Required action A: In the rows, from the first one through the line containing "[(278, 291)]", change "beige watch" to "tan watch" and keep everything else as it stands. Omit the pictures from your answer.
---
Peter smiled bravely, knowing that two years would seem a lifetime to him.

Once Peter had settled into life at the barracks, however, he began to feel that it wasn't so bad after all. He quite enjoyed being with all the other young men, and their duties were not very arduous at first. He remembered the old woman's warning to use the thread wisely and for a while refrained from pulling it. But in time he grew restless again. Army life bored him with its routine duties and harsh discipline. He began pulling the thread to make the week go faster so that it would be Sunday again, or to speed up the time until he was due for leave. And so the two years passed almost as if they had been a dream.

Back home, Peter determined not to pull the thread again until it was absolutely necessary. After all, this was the best time of his life, as everyone told him. He did not want it to be over too quickly. He did, however, give the thread one or two very small tugs, just to speed along the day of his marriage. He longed to tell Liese his secret, but he knew that if he did he would die.
---
Required action B: Does the excerpt about Peter and the thread support each statement below? Answer yes or no for each, and quote the words that decide it. (i) At the barracks, Peter did not pull the thread for a while. (ii) Peter told Liese his secret. (iii) From the very start, Peter's army duties were arduous.

Data records:
---
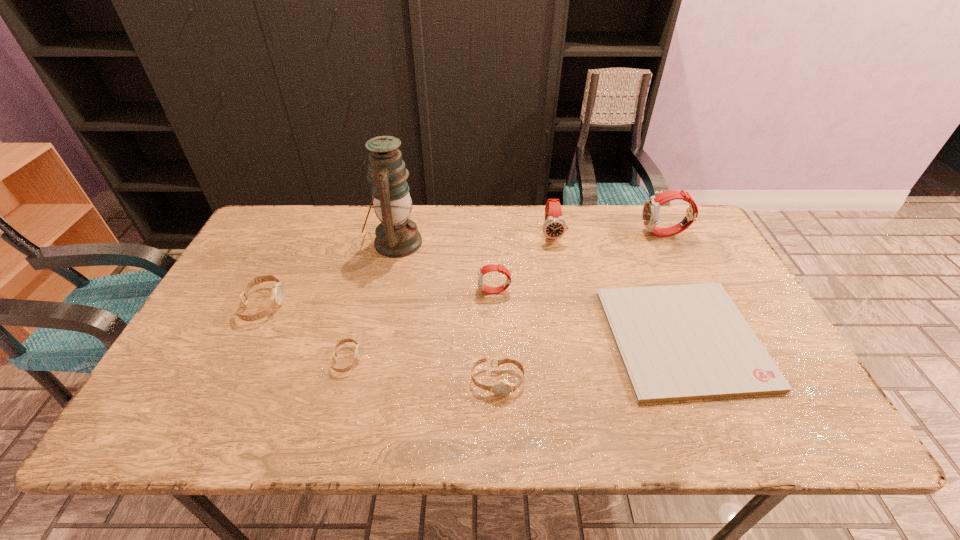
Choose which object is the third nearest neighbor to the clipboard. Please provide its 2D coordinates. Your answer should be formatted as a tuple, i.e. [(x, y)], where the tuple contains the x and y coordinates of a point satisfying the conditions above.

[(502, 387)]

Locate an element on the screen. This screenshot has height=540, width=960. watch that is the second nearest to the second beige watch from right to left is located at coordinates (502, 387).

This screenshot has width=960, height=540. In order to click on watch that is the fourth nearest to the second shortest watch in this screenshot , I will do `click(278, 291)`.

The image size is (960, 540). What are the coordinates of `the second closest red watch to the tallest watch` in the screenshot? It's located at (485, 269).

Select which red watch appears as the second closest to the shortest object. Please provide its 2D coordinates. Your answer should be formatted as a tuple, i.e. [(x, y)], where the tuple contains the x and y coordinates of a point satisfying the conditions above.

[(650, 214)]

Identify which beige watch is the nearest to the smallest beige watch. Please provide its 2D coordinates. Your answer should be formatted as a tuple, i.e. [(x, y)], where the tuple contains the x and y coordinates of a point satisfying the conditions above.

[(278, 291)]

The width and height of the screenshot is (960, 540). Find the location of `beige watch that is the third nearest to the third object from right to left`. beige watch that is the third nearest to the third object from right to left is located at coordinates click(278, 291).

At what (x,y) coordinates should I click in order to perform the action: click on vacant region that satisfies the following two spatial constraints: 1. on the front side of the oil lamp; 2. on the left side of the shortest object. Please return your answer as a coordinate pair (x, y). The image size is (960, 540). Looking at the image, I should click on (374, 339).

Find the location of a particular element. Image resolution: width=960 pixels, height=540 pixels. free space that satisfies the following two spatial constraints: 1. on the face of the shortest object; 2. on the right side of the second biggest red watch is located at coordinates (572, 339).

Identify the location of vacant area in the image that satisfies the following two spatial constraints: 1. on the face of the biggest beige watch; 2. on the back side of the clipboard. click(247, 339).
---
Answer area A:
Choose which object is the third nearest neighbor to the clipboard. Please provide its 2D coordinates. Your answer should be formatted as a tuple, i.e. [(x, y)], where the tuple contains the x and y coordinates of a point satisfying the conditions above.

[(502, 387)]

Locate an element on the screen. This screenshot has height=540, width=960. watch that is the second nearest to the second tan watch from right to left is located at coordinates (502, 387).

This screenshot has width=960, height=540. In order to click on watch that is the fourth nearest to the second shortest watch in this screenshot , I will do `click(278, 291)`.

The image size is (960, 540). What are the coordinates of `the second closest red watch to the tallest watch` in the screenshot? It's located at (485, 269).

Select which red watch appears as the second closest to the shortest object. Please provide its 2D coordinates. Your answer should be formatted as a tuple, i.e. [(x, y)], where the tuple contains the x and y coordinates of a point satisfying the conditions above.

[(650, 214)]

Identify which tan watch is the nearest to the smallest tan watch. Please provide its 2D coordinates. Your answer should be formatted as a tuple, i.e. [(x, y)], where the tuple contains the x and y coordinates of a point satisfying the conditions above.

[(278, 291)]

Answer area B:
(i) Yes: "for a while refrained from pulling it."
(ii) No: "He longed to tell Liese his secret, but he knew that if he did he would die."
(iii) No: "their duties were not very arduous at first."